GCD computations in $\mathbb{Z}[i]$ Problem statement:

Find a generator of the ideal $(85, 1+13i)$ in $\mathbb{Z}[i]$, i.e., a GCD for $85$ and $1 + 13i$ by the Euclidean Algorithm. Do the same for the ideal $(47-13i, 53+56i).$

Can you please outline the steps, then I can practice with others.

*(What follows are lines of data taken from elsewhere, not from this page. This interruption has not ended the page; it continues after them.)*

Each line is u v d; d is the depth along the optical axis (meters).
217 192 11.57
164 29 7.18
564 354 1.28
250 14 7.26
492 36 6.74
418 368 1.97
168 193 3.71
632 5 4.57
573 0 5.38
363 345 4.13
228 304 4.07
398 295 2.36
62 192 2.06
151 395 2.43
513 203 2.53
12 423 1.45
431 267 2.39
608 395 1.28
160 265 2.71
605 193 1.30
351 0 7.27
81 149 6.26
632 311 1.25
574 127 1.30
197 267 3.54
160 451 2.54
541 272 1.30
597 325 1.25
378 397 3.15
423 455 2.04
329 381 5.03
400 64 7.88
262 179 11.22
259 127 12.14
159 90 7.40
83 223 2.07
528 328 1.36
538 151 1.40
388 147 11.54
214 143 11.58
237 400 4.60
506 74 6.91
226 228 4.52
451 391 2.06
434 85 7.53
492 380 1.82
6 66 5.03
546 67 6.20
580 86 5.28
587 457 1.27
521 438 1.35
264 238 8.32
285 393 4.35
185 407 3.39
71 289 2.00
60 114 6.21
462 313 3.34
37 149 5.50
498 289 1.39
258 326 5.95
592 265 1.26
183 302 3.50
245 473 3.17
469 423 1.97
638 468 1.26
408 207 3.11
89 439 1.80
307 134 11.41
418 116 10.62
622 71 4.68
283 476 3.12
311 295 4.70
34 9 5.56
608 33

Source: Abstract Algebra by Dummit & Foote, $\S$8.1 #7
 A: The Euclidean algorithm gives:
$$
85/(1+13i)=1/2-13i/2\approx -6i, \ 85=(-6i)(1+13i)+(7+6i),
$$
$$
(1+13i)/(7+6i)=1+i, \ 1+13i=(1+i)(7+6i),
$$
Hence the gcd is $7+6i$.
When going through the Euclidean algorithm, you divide and take a nearest (Gaussian) integer, as you would over the (rational) integers.
A: A good way to understand the Euclidean algorithm for $\mathbb{Z}[i]$ is to prove that $R:=\mathbb{Z}[i]$ is a Euclidean domain with respect to the function $\varphi(a+bi)=a^2+b^2$.
This can be done in the following way:
1) for $x\in\mathbb{Q}$ there are $y\in \mathbb{Z}$ and $z\in\mathbb{Q}$, $|z|\leq \frac 1 2$, such that $x = y+z$ (use the Gauss floor function).
2) if $a,b \in R$, then $\frac a b \in \mathbb{Q}(i)$. Write $\frac a b = y_1+z_1 + (y_2+z_2)i$, according to (1), with $y_j \in \mathbb{Z}$ and $z_j \in \mathbb{Q}, ~ |z_j|\leq \frac 1 2$.
3) Now we can write $a=qb+r$, $q:=y_1+y_2i$, $r:=b(z_1+z_2i)$. $q,r \in R$.
4) The important part is: $\varphi(r)<\varphi(b)$ (use the fact that $\varphi$ is multiplicative).
$\varphi$ works just like the absolute value in $\mathbb{Z}$. It will become smaller in every step, so the algorithm will terminate.
From this proof we gather the following algorithm: Compute the fraction $\frac{a}{b}=x+yi$ in $\mathbb{C}$. For $x,y$ choose the closest integers $\tilde x, \tilde y$. Then $a=b(\tilde x + \tilde y i) - r$ with a suitable $r$. In this way you can do a division with remainder in $\mathbb{Z}[i]$.
A: Compute $\rm\ gcd(53+56\ i,\ 47-13\ i)\ $ by using a (Euclidean) remainder sequence, e.g.
$\rm(1)\quad\quad\quad\quad 56\ i +53$
$\rm(2)\quad\quad\ -13\ i + 47$
$\rm(3)\quad\quad\quad\quad\ \ 9\ i + 40\quad\quad$ by $\rm\ \ \ \ \ \ (1) - \:i\ (2)$
$\rm(4)\quad\quad\quad\quad\ \ 7\ i + 22\quad\quad$ by $\rm\ \ \ \ i \ (2) - \:i\ (3)$
$\rm(5)\quad\quad\quad\quad\quad 5\ i + 4\ \quad\quad$ by $\rm\ - (3) + 2\ (4)\:,\ $
Note  $\rm\ p\: =\: \ 5\ i + 4\ $ is prime, since it has prime norm $= 41\:.\:$ Hence the gcd will be either $\rm\:p\:$ or $1\:,\:$ depending on if $\rm\:p\:$ divides $\rm\:q = 7\ i + 22\:;\ $ it does:  $\rm\:p\:p' = 41\:$ divides $\rm\ q\:p' = 123 - 82\ i\:.$
The first problem is much simpler, involving only two divisions - see yoyo's answer.